These are some of the ways I know that reading comprehension can affect math class performance. In an answer I would be hoping for ways to address any or all of these. Additionally, mentioning other ways that reading comprehension can affect math ability would be something I'm interested in as well.

  • Straightforward: Not knowing how to read the textbook (or not knowing when to read the textbook) affects a student's independent learning ability. This applies to all classes, but I'd argue particularly math, since it seems that students expect teachers to talk them through everything and if they don't catch something, it's out of sight out of mind. (This comes from a lot of tutoring: many students don't bring their textbooks to the tutoring center I am at and those who do seemed stunned that the formulas are in the book)
  • Content (mathematical) vocabulary. This is something I believe most of us already focus on since definitions are at the heart of mathematics. However, we all know a student can memorize a definition without having understanding of the concept behind it. Perhaps this can be summed up as "making meaning of mathematical ideas."

:::::

Parts of the exercise →
1 – From the post on reading comprehension and math, list every way it describes students falling short with their textbooks.
2 – Pick up the post on reading comprehension and math after its final sentence and continue writing it.

Source data →

:::::

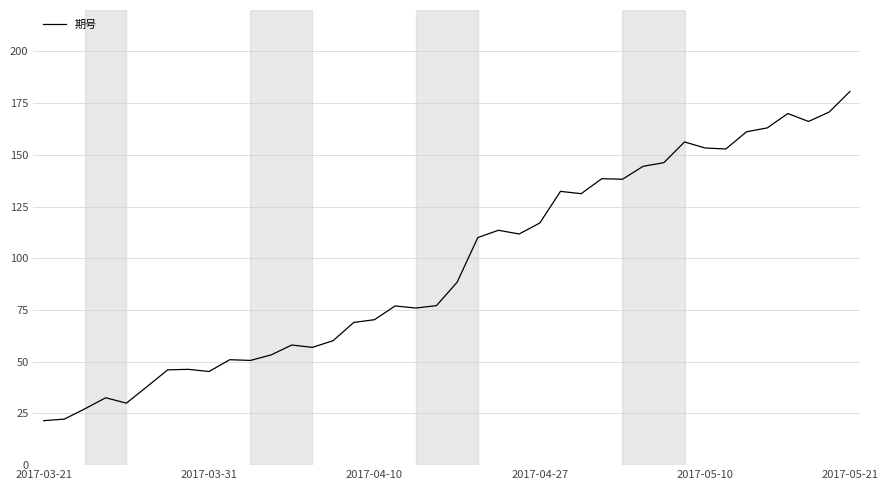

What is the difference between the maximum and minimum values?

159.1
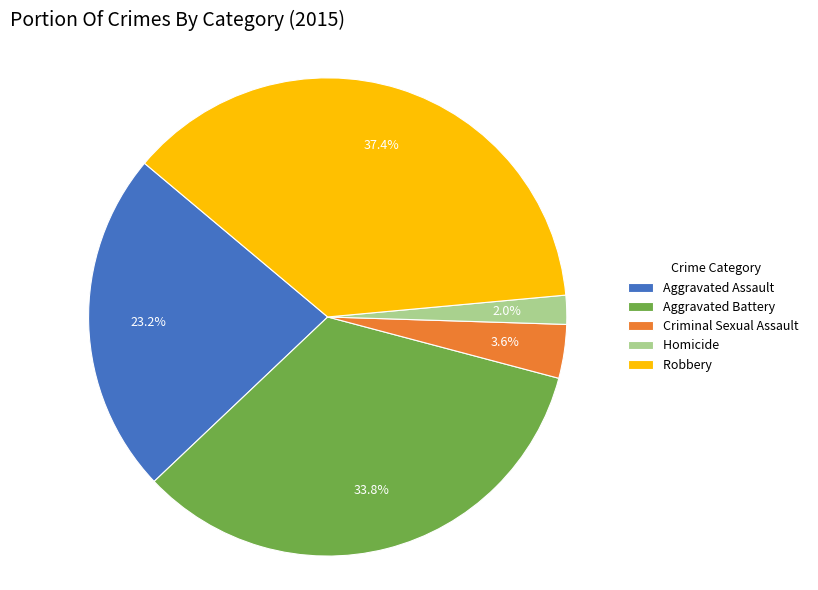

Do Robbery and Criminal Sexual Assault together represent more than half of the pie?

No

:::::

Outputs by task →
1 –
- Not knowing how to read the textbook
- Not knowing when to read the textbook
- Not bringing their textbooks to the tutoring center
- Being stunned that the formulas are in the book

2 –
  • Comprehension of "word problems" and turning "words" into mathematical diagrams/formulas-- if a student cannot decode their word problems, they cannot do them. This was evident in a remedial geometry course I taught for the first time last year, where it took me until mid-course to realize that some of my students' reading skills affected their ability to learn math (it was the first course I ever taught). The question I posed was, nearly verbatim: "A church has a 6" stair leading to its entrance. They want to build a wheelchair ramp to the stair. The maximum legal angle for wheelchair ramps is 6 degrees from the ground. How far out horizontally from the stair will the ramp reach? Make sure to draw the stair and the ramp." One particularly struggling student drew a stair, but did not even draw a ramp. Does this signify defeat or lack of comprehension?
  • Comprehension of causative statements. The "If...then" relationship tends to be a challenge to effectively convey as evidenced by even upper-division math students struggling in proofs courses with it. While this may in part be due to difficulty in logical reasoning skills, this may also be tied to lack of clear exposure to "If...then" and "cause...effect" instruction in language learning.

To recap: What are ways that reading comprehension (at the lower, decoding level AND the higher, reading for meaning level) can be addressed meaningfully in a math classroom? What are other ways that poor reading comprehension can affect mathematical performance?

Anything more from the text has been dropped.